Baltzell retired from the University of Pennsylvania in 1986, and became Emeritus Professor of history and sociology.

== Professional affiliations ==
In 1994, he was elected a Fellow of the American Academy of Arts and Sciences. He belonged to the American Sociology Association, the American Studies Association, and the Historical Society of Pennsylvania.

== Publications ==

=== Nonfiction books ===
- Philadelphia Gentlemen: The Making of a National Upper Class (Routledge, 1958) ISBN 978-0887387890
- American Business Aristocracy (Collier Books, 1962)
- The Protestant Establishment: Aristocracy and Caste in America (Yale University Press, 1964) ISBN 978-0300038187
- Puritan Boston and Quaker Philadelphia: Two Protestant Ethics and the Spirit of Class Authority and Leadership (Free Press, 1979) ISBN 9780029013205
- The Protestant Establishment Revisited (New Brunswick, 1991) ISBN 9780887384196
- Judgment and Sensibility: Religion and Stratification (Routledge, 1994) ISBN 978-1560000488
- Sporting Gentlemen: Men's Tennis from the Age of Honor to the Cult of the Superstar (Free Press, 1995) ISBN 978-0029013151

== Awards and honors ==
- 2015: A carved stone gargoyle in Digby's likeness was placed at the University of Pennsylvania's Quadrangle dormitory before the centennial of his birth.
- 2010: The library in the University of Pennsylvania St. Anthony Hall chapter house was upgraded and renamed Digby Baltzell Library in his honor.
- 1989: Honorary Degree, University of Pennsylvania
- 1985: Ira Abrams Award for Distinguished Teaching, School of Arts and Sciences, University of Pennsylvania
- 1981 & 1996: His papers are maintained at the University Archives & Records Center at the University of Pennsylvania
- 1981: Alumni Award of Merit, University of Pennsylvania
- 1981: Honorary Degree, La Salle College
- 1979: Athenaeum Literary Award, Athenaeum of Philadelphia – for Puritan Boston and Quaker Philadelphia

== Personal life ==
Baltzell married the artist and debutante Jane Gibson Piper in 1943. She was the daughter of Dr. and Mrs. Edmund B. Piper of Philadelphia. They had two daughters, Eve and Jan Baltzell. She died in 1991. He married his second wife, Jocelyn Carlson, in 1993.

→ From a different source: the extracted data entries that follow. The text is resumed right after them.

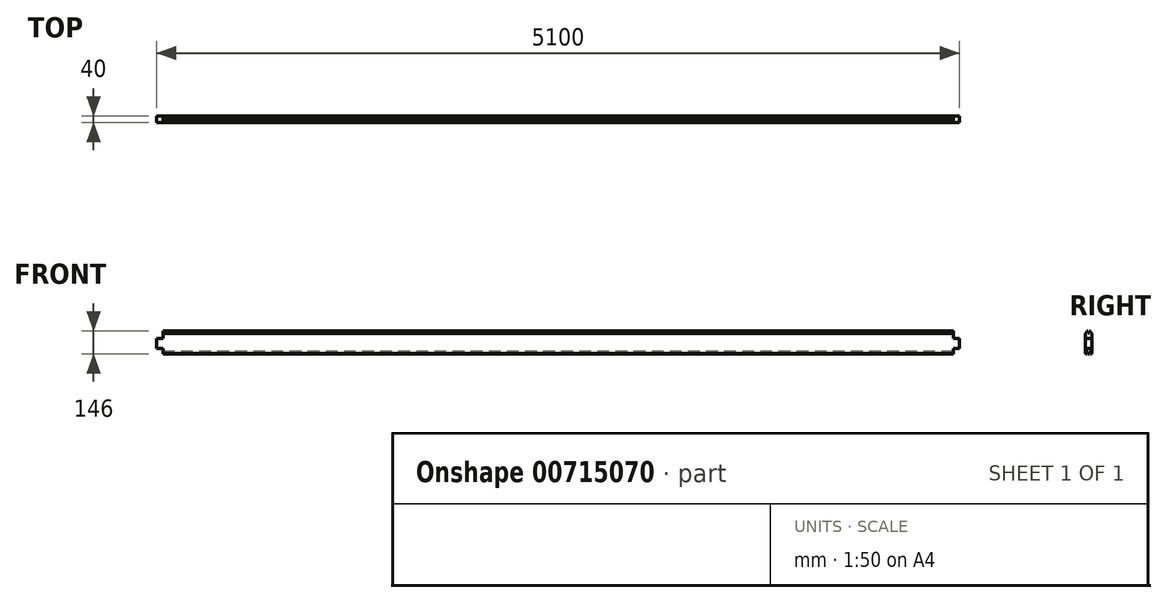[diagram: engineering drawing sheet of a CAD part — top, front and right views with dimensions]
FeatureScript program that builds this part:
annotation { "Feature Type Name" : "Feature", "Feature Type Description" : "" }
export const myFeature = defineFeature(function(context is Context, id is Id, definition is map)
    precondition{}
    {
        {
            var Q0;
            Q0=qCreatedBy(makeId("Right.planeOp"),FACE);
            var sketch = newSketch(context, id + "F0", { "sketchPlane" : qUnion([Q0])});
            skLineSegment(sketch, "E0", {"start": v(20, 56) * mm, "end": v(20, -70) * mm});
            skLineSegment(sketch, "E1", {"start": v(20, -70) * mm, "end": v(17, -73) * mm});
            skLineSegment(sketch, "E2", {"start": v(17, -73) * mm, "end": v(12, -73) * mm});
            skLineSegment(sketch, "E3", {"start": v(12, -59) * mm, "end": v(12, -73) * mm});
            skLineSegment(sketch, "E4", {"start": v(12, -59) * mm, "end": v(4, -59) * mm});
            skLineSegment(sketch, "E5", {"start": v(4, -73) * mm, "end": v(4, -59) * mm});
            skLineSegment(sketch, "E6", {"start": v(4, -73) * mm, "end": v(-4, -73) * mm});
            skLineSegment(sketch, "E7", {"start": v(-4, -59) * mm, "end": v(-4, -73) * mm});
            skLineSegment(sketch, "E8", {"start": v(-4, -59) * mm, "end": v(-12, -59) * mm});
            skLineSegment(sketch, "E9", {"start": v(-12, -73) * mm, "end": v(-12, -59) * mm});
            skLineSegment(sketch, "E10", {"start": v(-12, -73) * mm, "end": v(-17, -73) * mm});
            skLineSegment(sketch, "E11", {"start": v(-17, -73) * mm, "end": v(-20, -70) * mm});
            skLineSegment(sketch, "E12", {"start": v(-20, -70) * mm, "end": v(-20, 56) * mm});
            skLineSegment(sketch, "E13", {"start": v(-20, 56) * mm, "end": v(-17, 59) * mm});
            skLineSegment(sketch, "E14", {"start": v(-17, 59) * mm, "end": v(-12, 59) * mm});
            skLineSegment(sketch, "E15", {"start": v(-4, 59) * mm, "end": v(4, 59) * mm});
            skLineSegment(sketch, "E16", {"start": v(12, 59) * mm, "end": v(17, 59) * mm});
            skLineSegment(sketch, "E17", {"start": v(17, 59) * mm, "end": v(20, 56) * mm});
            skPoint(sketch, "E18.end.orphan", {"position": v(12, 57.8) * mm});
            skPoint(sketch, "E19.end.orphan", {"position": v(4, 66.3) * mm});
            skPoint(sketch, "E20.end.orphan", {"position": v(-4, 66.3) * mm});
            skLineSegment(sketch, "E21", {"start": v(-12, 59) * mm, "end": v(-12, 73) * mm});
            skLineSegment(sketch, "E22", {"start": v(-12, 73) * mm, "end": v(-4, 73) * mm});
            skLineSegment(sketch, "E23", {"start": v(-4, 73) * mm, "end": v(-4, 59) * mm});
            skLineSegment(sketch, "E24", {"start": v(4, 59) * mm, "end": v(4, 73) * mm});
            skLineSegment(sketch, "E25", {"start": v(4, 73) * mm, "end": v(12, 73) * mm});
            skLineSegment(sketch, "E26", {"start": v(12, 73) * mm, "end": v(12, 59) * mm});
            skSolve(sketch);
        }
        {
            var Q0;
            Q0=makeQuery(id+"F0.imprint","IMPRINT",FACE,{"disambiguationData":[TD([[makeQuery(id+"F0.imprint","IMPRINT",EDGE,{"derivedFrom":sQuery(id+"F0.wireOp",EDGE,"E0")}),-1.0]])]});
            extrude(context, id + "F1", {"entities" : qUnion([Q0]), "endBound" : BoundingType.SYMMETRIC, "depth" : 5100 * mm, "offsetDistance" : 25 * mm});
        }
        {
            var Q0;
            Q0=qCreatedBy(makeId("Front.planeOp"),FACE);
            var sketch = newSketch(context, id + "F2", { "sketchPlane" : qUnion([Q0])});
            skLineSegment(sketch, "E27.bottom", {"start": v(-2510, 92) * mm, "end": v(-2590, 92) * mm});
            skLineSegment(sketch, "E27.top", {"start": v(-2510, 26) * mm, "end": v(-2590, 26) * mm});
            skLineSegment(sketch, "E27.left", {"start": v(-2510, 92) * mm, "end": v(-2510, 26) * mm});
            skLineSegment(sketch, "E27.right", {"start": v(-2590, 92) * mm, "end": v(-2590, 26) * mm});
            skPoint(sketch, "E27.middle", {"position": v(-2550, 59) * mm});
            skLineSegment(sketch, "E28.bottom", {"start": v(-2510, -40) * mm, "end": v(-2590, -40) * mm});
            skLineSegment(sketch, "E28.top", {"start": v(-2510, -106) * mm, "end": v(-2590, -106) * mm});
            skLineSegment(sketch, "E28.left", {"start": v(-2510, -40) * mm, "end": v(-2510, -106) * mm});
            skLineSegment(sketch, "E28.right", {"start": v(-2590, -40) * mm, "end": v(-2590, -106) * mm});
            skPoint(sketch, "E28.middle", {"position": v(-2550, -73) * mm});
            skLineSegment(sketch, "E29.bottom", {"start": v(2510, 92) * mm, "end": v(2590, 92) * mm});
            skLineSegment(sketch, "E29.top", {"start": v(2510, 26) * mm, "end": v(2590, 26) * mm});
            skLineSegment(sketch, "E29.left", {"start": v(2510, 92) * mm, "end": v(2510, 26) * mm});
            skLineSegment(sketch, "E29.right", {"start": v(2590, 92) * mm, "end": v(2590, 26) * mm});
            skPoint(sketch, "E29.middle", {"position": v(2550, 59) * mm});
            skLineSegment(sketch, "E30.bottom", {"start": v(2510, -106) * mm, "end": v(2590, -106) * mm});
            skLineSegment(sketch, "E30.top", {"start": v(2510, -40) * mm, "end": v(2590, -40) * mm});
            skLineSegment(sketch, "E30.left", {"start": v(2510, -106) * mm, "end": v(2510, -40) * mm});
            skLineSegment(sketch, "E30.right", {"start": v(2590, -106) * mm, "end": v(2590, -40) * mm});
            skPoint(sketch, "E30.middle", {"position": v(2550, -73) * mm});
            skSolve(sketch);
        }
        {
            var Q0;
            Q0=makeQuery(id+"F2.imprint","IMPRINT",FACE,{"disambiguationData":[TD([[makeQuery(id+"F2.imprint","IMPRINT",EDGE,{"derivedFrom":sQuery(id+"F2.wireOp",EDGE,"E27.bottom")}),1.0]])]});
            var Q1;
            Q1=makeQuery(id+"F2.imprint","IMPRINT",FACE,{"disambiguationData":[TD([[makeQuery(id+"F2.imprint","IMPRINT",EDGE,{"derivedFrom":sQuery(id+"F2.wireOp",EDGE,"E28.bottom")}),1.0]])]});
            var Q2;
            Q2=makeQuery(id+"F2.imprint","IMPRINT",FACE,{"disambiguationData":[TD([[makeQuery(id+"F2.imprint","IMPRINT",EDGE,{"derivedFrom":sQuery(id+"F2.wireOp",EDGE,"E29.bottom")}),-1.0]])]});
            var Q3;
            Q3=makeQuery(id+"F2.imprint","IMPRINT",FACE,{"disambiguationData":[TD([[makeQuery(id+"F2.imprint","IMPRINT",EDGE,{"derivedFrom":sQuery(id+"F2.wireOp",EDGE,"E30.bottom")}),1.0]])]});
            extrude(context, id + "F3", {"entities" : qUnion([Q0, Q1, Q2, Q3]), "operationType" : NewBodyOperationType.REMOVE, "endBound" : BoundingType.SYMMETRIC, "oppositeDirection" : true, "depth" : 100 * mm, "offsetDistance" : 25 * mm});
        }
    });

He lived on Delancey Place in Philadelphia, Pennsylvania and had a summer home in Wellfleet, Massachusetts. An expert on the history of social register clubs, he chose to be a member of only one, The Franklin Inn Club in Philadelphia. He said, I never belonged to any club, because they're all anti-Semitic, except one. I used to belong to the Franklin Inn Club for intellectuals."

In 1996, he died of a heart attack at the Brigham and Women's Hospital in Boston at the age of 80 years.